## TEXT PASSAGE:

Recalling the ‘Brave Spaces’ for LGBTQ+ History Month

October 27, 2020
Professor Mark Jordan
Professor Mark Jordan. Photo: Evgenia Eliseeva

Believing that a month should be dedicated to the celebration and teaching of gay and lesbian history, Rodney Wilson, a Missouri high school teacher, gathered other educators and community leaders to discuss the issue in 1994. The group selected October as LGBTQ+ History Month because public schools are in session and traditions, including Coming Out Day, occur that month.

Endorsed by GLAAD, the Human Rights Campaign, the National Gay and Lesbian Task Force, and other organizations, LGBTQ+ History Month celebrates the achievements of lesbian, gay, bisexual, or transgender people.

Mark Jordan, the Richard Reinhold Niebuhr Professor of Divinity at Harvard Divinity School, has written extensively on sexual ethics and is a scholar of Christian theology, European philosophy, and gender studies. In a recent interview with MDiv candidate Jordan Venditelli, Jordan discusses how students have contributed to chronicling LGBTQ+ history at Harvard, the future of “fragile victories” won by the LGBTQ+ community, and what questions and identities we might be leaving out of our work as LGBTQ+ voices and visibility continue to increase. They also look at ways to care for the community and move forward through active listening and advocacy.

## DATA SHOWN:
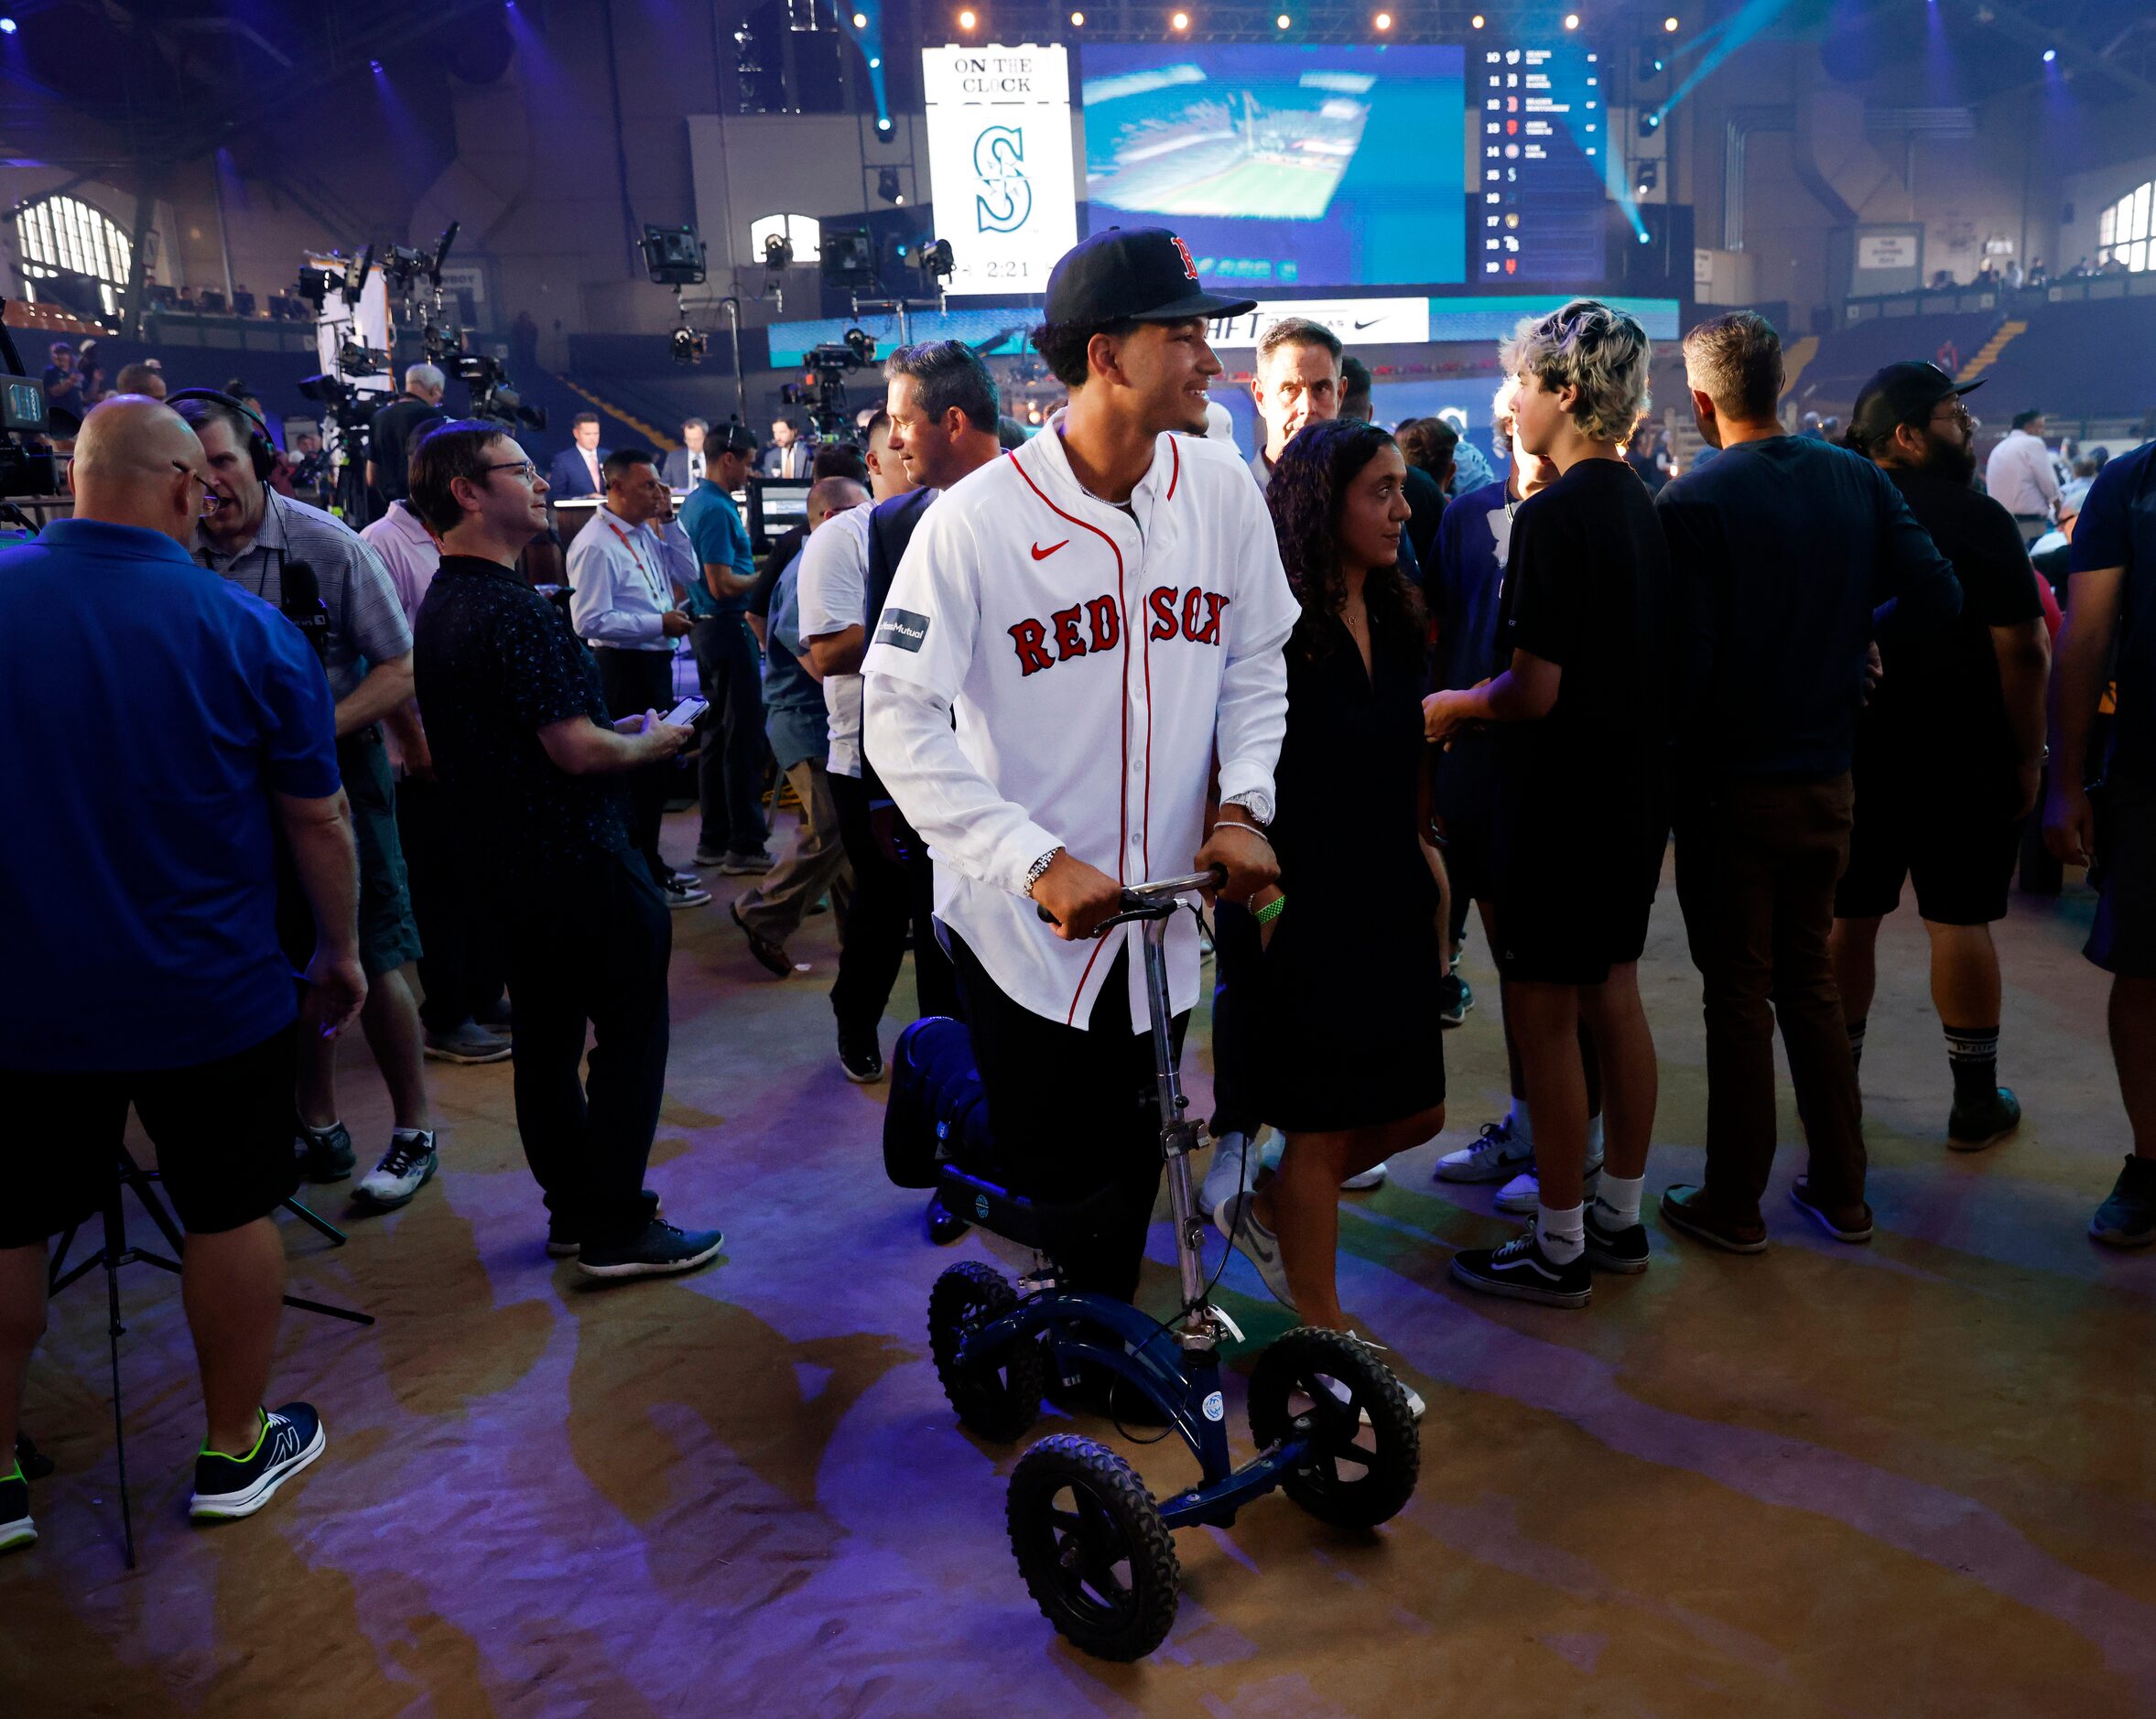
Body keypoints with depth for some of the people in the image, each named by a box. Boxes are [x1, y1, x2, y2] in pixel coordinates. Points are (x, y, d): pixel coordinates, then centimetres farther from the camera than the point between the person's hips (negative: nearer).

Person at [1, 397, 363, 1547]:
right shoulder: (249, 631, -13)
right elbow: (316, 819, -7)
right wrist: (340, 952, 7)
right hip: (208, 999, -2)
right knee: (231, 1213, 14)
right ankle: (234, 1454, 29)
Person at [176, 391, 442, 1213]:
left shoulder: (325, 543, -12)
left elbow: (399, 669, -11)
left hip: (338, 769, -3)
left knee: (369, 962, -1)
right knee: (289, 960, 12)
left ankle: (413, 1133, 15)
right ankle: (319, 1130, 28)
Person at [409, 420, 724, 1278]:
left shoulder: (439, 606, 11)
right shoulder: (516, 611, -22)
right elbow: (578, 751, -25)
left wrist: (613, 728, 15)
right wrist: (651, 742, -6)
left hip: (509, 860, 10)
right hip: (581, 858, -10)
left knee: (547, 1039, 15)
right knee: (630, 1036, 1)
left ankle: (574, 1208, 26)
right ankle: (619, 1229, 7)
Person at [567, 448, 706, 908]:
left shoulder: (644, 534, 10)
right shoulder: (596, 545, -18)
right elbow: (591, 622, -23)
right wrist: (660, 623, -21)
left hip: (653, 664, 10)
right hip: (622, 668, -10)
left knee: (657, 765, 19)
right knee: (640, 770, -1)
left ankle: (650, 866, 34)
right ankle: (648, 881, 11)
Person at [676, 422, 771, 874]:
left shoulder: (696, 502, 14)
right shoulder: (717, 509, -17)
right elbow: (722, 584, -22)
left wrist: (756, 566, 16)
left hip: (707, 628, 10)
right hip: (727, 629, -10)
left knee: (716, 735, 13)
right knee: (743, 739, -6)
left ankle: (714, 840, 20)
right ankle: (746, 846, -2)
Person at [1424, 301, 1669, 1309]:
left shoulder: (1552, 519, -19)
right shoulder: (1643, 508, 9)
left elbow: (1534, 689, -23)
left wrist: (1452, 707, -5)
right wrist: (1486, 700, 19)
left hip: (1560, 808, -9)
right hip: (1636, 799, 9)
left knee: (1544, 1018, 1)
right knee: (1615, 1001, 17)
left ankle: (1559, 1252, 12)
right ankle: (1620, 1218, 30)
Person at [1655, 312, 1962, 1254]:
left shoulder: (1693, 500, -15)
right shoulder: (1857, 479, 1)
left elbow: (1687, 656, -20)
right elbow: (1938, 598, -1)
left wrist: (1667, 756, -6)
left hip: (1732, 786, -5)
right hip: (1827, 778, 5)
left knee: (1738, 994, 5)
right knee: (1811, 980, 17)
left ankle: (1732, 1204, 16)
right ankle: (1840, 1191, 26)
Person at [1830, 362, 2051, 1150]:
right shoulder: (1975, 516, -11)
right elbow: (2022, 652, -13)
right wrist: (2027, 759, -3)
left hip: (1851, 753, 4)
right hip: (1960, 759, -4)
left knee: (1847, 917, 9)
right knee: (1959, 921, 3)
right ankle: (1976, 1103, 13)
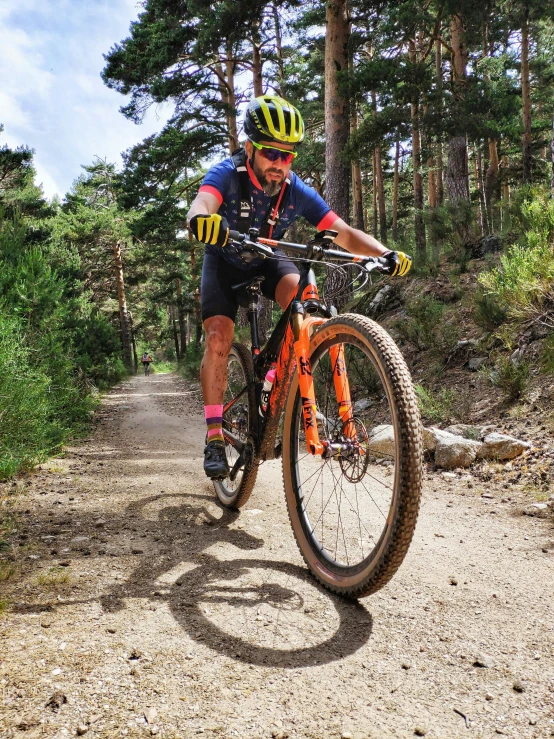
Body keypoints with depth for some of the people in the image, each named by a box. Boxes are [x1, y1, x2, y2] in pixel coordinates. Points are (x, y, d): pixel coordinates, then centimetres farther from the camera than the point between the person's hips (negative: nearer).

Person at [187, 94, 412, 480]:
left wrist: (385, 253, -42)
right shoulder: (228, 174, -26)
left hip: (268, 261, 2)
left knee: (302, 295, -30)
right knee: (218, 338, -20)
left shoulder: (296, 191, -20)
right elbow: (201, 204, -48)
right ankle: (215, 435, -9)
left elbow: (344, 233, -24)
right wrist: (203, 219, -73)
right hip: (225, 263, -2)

## REQUIRED WORK:
• A. Answer these about the LGBTQ+ History Month article:
(i) Who gathered educators and community leaders in 1994, and what was his job?
(ii) Why was October chosen for the month?
(iii) Who conducted the recent interview with Mark Jordan?
• B. Reproduce the LGBTQ+ History Month article word for word, everything from "Recalling the ‘Brave" down to "occur that month.".
• C. Resume the LGBTQ+ History Month article from the point where it stops.
The listing stands apart from the text and is its own material.

## RESULTS FOR EACH TASK:
• A.
(i) Rodney Wilson, a Missouri high school teacher.
(ii) Public schools are in session, and traditions, including Coming Out Day, occur that month.
(iii) MDiv candidate Jordan Venditelli.

• B.
Recalling the ‘Brave Spaces’ for LGBTQ+ History Month

October 27, 2020
Professor Mark Jordan
Professor Mark Jordan. Photo: Evgenia Eliseeva

Believing that a month should be dedicated to the celebration and teaching of gay and lesbian history, Rodney Wilson, a Missouri high school teacher, gathered other educators and community leaders to discuss the issue in 1994. The group selected October as LGBTQ+ History Month because public schools are in session and traditions, including Coming Out Day, occur that month.

• C.
Transcript

Jordan Venditelli: Greetings to everyone listening. I am Jordan Venditelli, a first-year master of divinity student at Harvard Divinity and I use they/them/their pronouns. I focus on queer and disabled theologies and how their theoretical work in praxis make institutional and religious spaces more accessible.

Today I have the pleasure of being in conversation with Dr. Mark Jordan. Mark is a scholar of Christian theology, European philosophy, and gender studies. Mark also writes on gender sexuality and the relationship between religious doctrine and LGBTQ issues. Housed in the Divinity School, he is the Niebuhr Professor of Divinity.

So I’m just going to hop right into the first question. Given the long history of HDS, I find it hard to believe that there were never any LGBTQ individuals among our ranks. But as more people who are open about their identities have joined the community, how have you perceived that the landscape at HDS has changed because of them and their reception by the community?

Mark Jordan: That’s a good and interesting question partly because I agree with you first that there must be much more to the queer history of HDS than we know. And let me just use the word queer as a kind of deliberately vague term to cover a whole range of ways of living. We have to assume that queer folk were here and probably here from the beginning, but it’s interesting how little we know about that history. For example, HDS was host in November of 1979 to the second national meeting of people who were then called lesbian and gay seminarians. So they gathered at HDS and we can tell from the program and some of the surviving documents that there was a thriving community here—there was a caucus and there were various meetings, and teachings, and outreach programs into the local area. But we don’t know that history.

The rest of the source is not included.